A few months ago, I discussed the role of data visualization in learning. Recently more tools have been developed that make it easier for one to create clear graphics to visualize relationships. I have been exploring one tool that is in beta development called Easelly--www.easel.ly. This tool provides a canvas and a selection of "Vhemes" like those shown below which are different templates that are ready to edit.
I experimented with the Venn diagram and created this graphic in a few minutes. But I did find that there were some small glitches using the tool in the Chrome browser(the textbox pop-up for editing opened last remained on the screen and the delete key would sometimes not work). I switched to Firefox and these small (but annoying) problems disappeared. So in a few minutes I made the following venn diagram about learning communities.
The share options included download, url, and embedded code. It was easy to work with and I think this program has great potential.
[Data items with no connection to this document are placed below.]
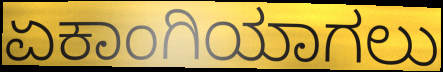
ಏಕಾಂಗಿಯಾಗಲು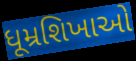
ધૂમ્રશિખાઓ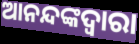
ଆନନ୍ଦଙ୍କଦ୍ୱାରାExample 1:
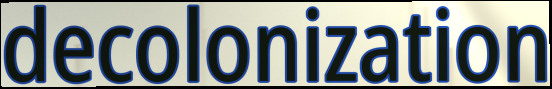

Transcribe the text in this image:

decolonization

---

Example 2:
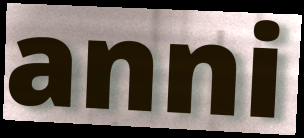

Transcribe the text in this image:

anni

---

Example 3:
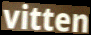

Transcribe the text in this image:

vitten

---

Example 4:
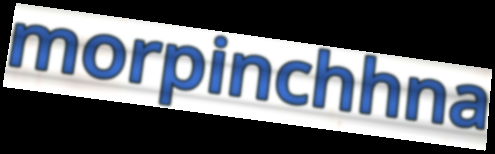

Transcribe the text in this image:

morpinchhna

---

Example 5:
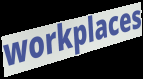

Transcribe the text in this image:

workplaces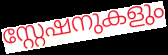
സ്റ്റേഷനുകളും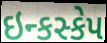
ઇન્કસ્કેપ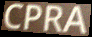
CPRA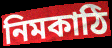
নিমকাঠি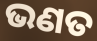
ଭଣତ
My next experiment was to work with the grapic of the US map with percent circles. I was hoping for some numerical control over the size of the circles and did not find that. This is not Excel and the graphics are not proportional and there is nothing to help you scale them. I did work on using the size of circles and the size of text to give a visual representation of the the current presidential polling data. This graph took a bit more time, but well under an hour to create. I found that I could figure out all of the graphic commands without needing to read any instructions. When I needed to change something or adjust the size, I could easily find the way to do it lookin up at the tool bar. I especially liked the easy way of moving the graphics forward and backwards with arrows under the word position. The hand icon for moving the graphic with the line and arrow for adjusting size does just what you expect them to do.
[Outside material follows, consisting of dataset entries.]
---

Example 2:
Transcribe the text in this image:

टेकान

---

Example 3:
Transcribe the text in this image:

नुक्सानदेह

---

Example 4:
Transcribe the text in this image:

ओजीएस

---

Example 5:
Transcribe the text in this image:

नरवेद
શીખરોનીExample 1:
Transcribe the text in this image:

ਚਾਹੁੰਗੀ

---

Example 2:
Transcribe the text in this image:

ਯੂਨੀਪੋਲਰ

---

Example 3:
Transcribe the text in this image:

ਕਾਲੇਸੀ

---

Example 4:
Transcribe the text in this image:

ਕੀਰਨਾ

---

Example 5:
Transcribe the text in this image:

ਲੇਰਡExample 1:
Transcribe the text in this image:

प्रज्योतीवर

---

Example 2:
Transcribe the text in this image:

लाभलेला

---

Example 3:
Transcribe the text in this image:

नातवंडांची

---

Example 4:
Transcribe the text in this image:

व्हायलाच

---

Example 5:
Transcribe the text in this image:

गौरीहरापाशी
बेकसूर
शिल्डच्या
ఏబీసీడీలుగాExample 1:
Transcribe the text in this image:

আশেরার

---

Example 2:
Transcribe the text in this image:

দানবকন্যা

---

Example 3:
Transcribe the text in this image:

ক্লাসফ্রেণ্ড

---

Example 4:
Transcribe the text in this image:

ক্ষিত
So this is my mapping of polls results in the presidential campaign. Once I got started, I wanted to change the states colors to blue and red. But I could not do this. The states were not individual graphics. So while this program worked well, we always want more for what we don't pay for. I have to say I was impressed with this tool and remained amazed at what is available for use without cost. The editor of Wired predicted this cycle of "free" tools on his TED talk a good number of years ago and I was skeptical. But I am a happy believer these days.
I tried a second tool that also looked promising. This one is called infogram (inforg.am). I used the same polling data and chose the theme/template that looked most promising. The program was difficult to figure out. I had to enter the data a number of times as the choices were not transparent to me. Simple things like changing the color of the people in the chart was also very limited and not at all clear. Even harder was to figure out the ratio. The data I put in was in three rows: Obama, Romney and Undecided. I put in the percent for each of the categories. The representation looks right but the number of people on the screen far exceed 100. If I could get them to 100, the data would be clear but I saw no options to change this. The ability to ability to interact with the chart--even through it was minimal- could be helpful. But it also makes it hard to see the data in one screen. So for visualization purposes, this was not as successful a tool. The embed code was not apparent on initial sharing choices but after viewing it on the web, you have the option to get the code.
Finally, Gliffy (http://www.gliffy.com/) is a really useful tool for making grapics that has been around from some time . It is very easy to use. But it does not have the templates for creating data repressentations. I think that the more we can visualize data, the more likely we are to engage in data-driven decision making.